▸ What to produce
Below is a listing; copy all of it exactly.

+ + + + + + +

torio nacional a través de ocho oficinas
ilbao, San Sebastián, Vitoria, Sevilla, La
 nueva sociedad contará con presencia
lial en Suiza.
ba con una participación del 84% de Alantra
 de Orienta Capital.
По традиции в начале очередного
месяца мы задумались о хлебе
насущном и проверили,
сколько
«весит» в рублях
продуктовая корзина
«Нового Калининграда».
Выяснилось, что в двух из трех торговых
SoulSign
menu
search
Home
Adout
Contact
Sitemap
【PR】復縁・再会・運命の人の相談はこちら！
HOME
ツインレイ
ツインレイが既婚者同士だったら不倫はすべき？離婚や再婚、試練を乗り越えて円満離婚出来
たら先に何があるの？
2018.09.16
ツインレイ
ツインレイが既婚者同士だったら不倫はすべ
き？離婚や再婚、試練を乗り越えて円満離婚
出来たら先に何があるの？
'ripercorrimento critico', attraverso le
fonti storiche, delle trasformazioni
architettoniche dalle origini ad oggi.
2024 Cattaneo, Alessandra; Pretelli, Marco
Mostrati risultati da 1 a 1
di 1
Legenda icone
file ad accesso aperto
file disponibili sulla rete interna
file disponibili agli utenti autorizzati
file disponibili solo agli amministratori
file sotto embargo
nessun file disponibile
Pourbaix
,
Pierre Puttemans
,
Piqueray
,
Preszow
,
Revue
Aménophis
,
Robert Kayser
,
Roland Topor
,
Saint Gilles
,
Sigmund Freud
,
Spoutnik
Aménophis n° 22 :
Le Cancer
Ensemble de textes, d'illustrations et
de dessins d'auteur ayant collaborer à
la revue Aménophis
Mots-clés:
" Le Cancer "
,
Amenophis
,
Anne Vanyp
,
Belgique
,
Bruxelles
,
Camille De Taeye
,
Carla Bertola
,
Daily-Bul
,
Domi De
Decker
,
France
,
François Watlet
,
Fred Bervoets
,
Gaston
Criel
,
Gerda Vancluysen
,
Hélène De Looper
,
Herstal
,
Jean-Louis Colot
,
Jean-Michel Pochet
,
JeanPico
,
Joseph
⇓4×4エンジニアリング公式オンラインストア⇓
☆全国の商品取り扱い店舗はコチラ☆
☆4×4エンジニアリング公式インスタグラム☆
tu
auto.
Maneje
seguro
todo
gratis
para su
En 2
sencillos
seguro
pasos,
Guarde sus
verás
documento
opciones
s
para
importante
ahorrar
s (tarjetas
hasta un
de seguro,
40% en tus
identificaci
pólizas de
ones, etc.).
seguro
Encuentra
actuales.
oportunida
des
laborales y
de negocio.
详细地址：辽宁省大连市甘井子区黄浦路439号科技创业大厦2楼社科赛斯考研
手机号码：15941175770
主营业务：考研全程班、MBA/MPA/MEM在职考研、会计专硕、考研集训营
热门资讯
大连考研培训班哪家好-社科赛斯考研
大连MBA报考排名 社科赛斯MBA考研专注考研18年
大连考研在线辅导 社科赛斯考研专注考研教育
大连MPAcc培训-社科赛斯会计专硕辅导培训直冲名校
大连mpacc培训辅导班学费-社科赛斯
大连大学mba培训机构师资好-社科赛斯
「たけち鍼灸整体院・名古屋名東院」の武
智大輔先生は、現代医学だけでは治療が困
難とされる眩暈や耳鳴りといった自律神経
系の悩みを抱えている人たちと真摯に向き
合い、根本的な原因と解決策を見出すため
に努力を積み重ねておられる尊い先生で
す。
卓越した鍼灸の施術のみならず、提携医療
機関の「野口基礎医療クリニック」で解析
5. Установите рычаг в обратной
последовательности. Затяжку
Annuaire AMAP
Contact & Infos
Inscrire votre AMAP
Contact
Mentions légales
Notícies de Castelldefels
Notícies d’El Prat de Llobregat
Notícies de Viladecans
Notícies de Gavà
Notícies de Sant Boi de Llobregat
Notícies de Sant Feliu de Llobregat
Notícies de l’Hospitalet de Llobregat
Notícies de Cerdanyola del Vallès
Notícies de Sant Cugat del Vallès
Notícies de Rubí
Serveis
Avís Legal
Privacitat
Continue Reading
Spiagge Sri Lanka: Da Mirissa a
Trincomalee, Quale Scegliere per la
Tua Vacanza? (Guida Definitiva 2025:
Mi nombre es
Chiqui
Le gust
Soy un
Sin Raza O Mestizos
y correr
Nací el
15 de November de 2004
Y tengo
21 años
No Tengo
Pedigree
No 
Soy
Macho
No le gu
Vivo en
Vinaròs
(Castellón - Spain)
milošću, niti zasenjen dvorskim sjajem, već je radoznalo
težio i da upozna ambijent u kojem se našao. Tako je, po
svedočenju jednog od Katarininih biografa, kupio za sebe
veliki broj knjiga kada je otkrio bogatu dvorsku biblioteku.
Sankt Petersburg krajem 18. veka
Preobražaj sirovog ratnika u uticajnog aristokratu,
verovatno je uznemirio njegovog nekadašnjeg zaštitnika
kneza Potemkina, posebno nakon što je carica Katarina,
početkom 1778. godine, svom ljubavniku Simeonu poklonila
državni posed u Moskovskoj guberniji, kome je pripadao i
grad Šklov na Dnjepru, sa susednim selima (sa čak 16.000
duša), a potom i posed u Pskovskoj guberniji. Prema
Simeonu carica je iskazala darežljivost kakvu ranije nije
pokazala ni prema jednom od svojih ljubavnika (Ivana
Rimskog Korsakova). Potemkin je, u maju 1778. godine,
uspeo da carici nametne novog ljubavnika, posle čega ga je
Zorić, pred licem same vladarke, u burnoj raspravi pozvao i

+ + + + + + +

▸ Problem solution
torio nacional a través de ocho oficinas
ilbao, San Sebastián, Vitoria, Sevilla, La
 nueva sociedad contará con presencia
lial en Suiza.
ba con una participación del 84% de Alantra
 de Orienta Capital.
По традиции в начале очередного
месяца мы задумались о хлебе
насущном и проверили,
сколько
«весит» в рублях
продуктовая корзина
«Нового Калининграда».
Выяснилось, что в двух из трех торговых
SoulSign
menu
search
Home
Adout
Contact
Sitemap
【PR】復縁・再会・運命の人の相談はこちら！
HOME
ツインレイ
ツインレイが既婚者同士だったら不倫はすべき？離婚や再婚、試練を乗り越えて円満離婚出来
たら先に何があるの？
2018.09.16
ツインレイ
ツインレイが既婚者同士だったら不倫はすべ
き？離婚や再婚、試練を乗り越えて円満離婚
出来たら先に何があるの？
'ripercorrimento critico', attraverso le
fonti storiche, delle trasformazioni
architettoniche dalle origini ad oggi.
2024 Cattaneo, Alessandra; Pretelli, Marco
Mostrati risultati da 1 a 1
di 1
Legenda icone
file ad accesso aperto
file disponibili sulla rete interna
file disponibili agli utenti autorizzati
file disponibili solo agli amministratori
file sotto embargo
nessun file disponibile
Pourbaix
,
Pierre Puttemans
,
Piqueray
,
Preszow
,
Revue
Aménophis
,
Robert Kayser
,
Roland Topor
,
Saint Gilles
,
Sigmund Freud
,
Spoutnik
Aménophis n° 22 :
Le Cancer
Ensemble de textes, d'illustrations et
de dessins d'auteur ayant collaborer à
la revue Aménophis
Mots-clés:
" Le Cancer "
,
Amenophis
,
Anne Vanyp
,
Belgique
,
Bruxelles
,
Camille De Taeye
,
Carla Bertola
,
Daily-Bul
,
Domi De
Decker
,
France
,
François Watlet
,
Fred Bervoets
,
Gaston
Criel
,
Gerda Vancluysen
,
Hélène De Looper
,
Herstal
,
Jean-Louis Colot
,
Jean-Michel Pochet
,
JeanPico
,
Joseph
⇓4×4エンジニアリング公式オンラインストア⇓
☆全国の商品取り扱い店舗はコチラ☆
☆4×4エンジニアリング公式インスタグラム☆
tu
auto.
Maneje
seguro
todo
gratis
para su
En 2
sencillos
seguro
pasos,
Guarde sus
verás
documento
opciones
s
para
importante
ahorrar
s (tarjetas
hasta un
de seguro,
40% en tus
identificaci
pólizas de
ones, etc.).
seguro
Encuentra
actuales.
oportunida
des
laborales y
de negocio.
详细地址：辽宁省大连市甘井子区黄浦路439号科技创业大厦2楼社科赛斯考研
手机号码：15941175770
主营业务：考研全程班、MBA/MPA/MEM在职考研、会计专硕、考研集训营
热门资讯
大连考研培训班哪家好-社科赛斯考研
大连MBA报考排名 社科赛斯MBA考研专注考研18年
大连考研在线辅导 社科赛斯考研专注考研教育
大连MPAcc培训-社科赛斯会计专硕辅导培训直冲名校
大连mpacc培训辅导班学费-社科赛斯
大连大学mba培训机构师资好-社科赛斯
「たけち鍼灸整体院・名古屋名東院」の武
智大輔先生は、現代医学だけでは治療が困
難とされる眩暈や耳鳴りといった自律神経
系の悩みを抱えている人たちと真摯に向き
合い、根本的な原因と解決策を見出すため
に努力を積み重ねておられる尊い先生で
す。
卓越した鍼灸の施術のみならず、提携医療
機関の「野口基礎医療クリニック」で解析
5. Установите рычаг в обратной
последовательности. Затяжку
Annuaire AMAP
Contact & Infos
Inscrire votre AMAP
Contact
Mentions légales
Notícies de Castelldefels
Notícies d’El Prat de Llobregat
Notícies de Viladecans
Notícies de Gavà
Notícies de Sant Boi de Llobregat
Notícies de Sant Feliu de Llobregat
Notícies de l’Hospitalet de Llobregat
Notícies de Cerdanyola del Vallès
Notícies de Sant Cugat del Vallès
Notícies de Rubí
Serveis
Avís Legal
Privacitat
Continue Reading
Spiagge Sri Lanka: Da Mirissa a
Trincomalee, Quale Scegliere per la
Tua Vacanza? (Guida Definitiva 2025:
Mi nombre es
Chiqui
Le gust
Soy un
Sin Raza O Mestizos
y correr
Nací el
15 de November de 2004
Y tengo
21 años
No Tengo
Pedigree
No 
Soy
Macho
No le gu
Vivo en
Vinaròs
(Castellón - Spain)
milošću, niti zasenjen dvorskim sjajem, već je radoznalo
težio i da upozna ambijent u kojem se našao. Tako je, po
svedočenju jednog od Katarininih biografa, kupio za sebe
veliki broj knjiga kada je otkrio bogatu dvorsku biblioteku.
Sankt Petersburg krajem 18. veka
Preobražaj sirovog ratnika u uticajnog aristokratu,
verovatno je uznemirio njegovog nekadašnjeg zaštitnika
kneza Potemkina, posebno nakon što je carica Katarina,
početkom 1778. godine, svom ljubavniku Simeonu poklonila
državni posed u Moskovskoj guberniji, kome je pripadao i
grad Šklov na Dnjepru, sa susednim selima (sa čak 16.000
duša), a potom i posed u Pskovskoj guberniji. Prema
Simeonu carica je iskazala darežljivost kakvu ranije nije
pokazala ni prema jednom od svojih ljubavnika (Ivana
Rimskog Korsakova). Potemkin je, u maju 1778. godine,
uspeo da carici nametne novog ljubavnika, posle čega ga je
Zorić, pred licem same vladarke, u burnoj raspravi pozvao i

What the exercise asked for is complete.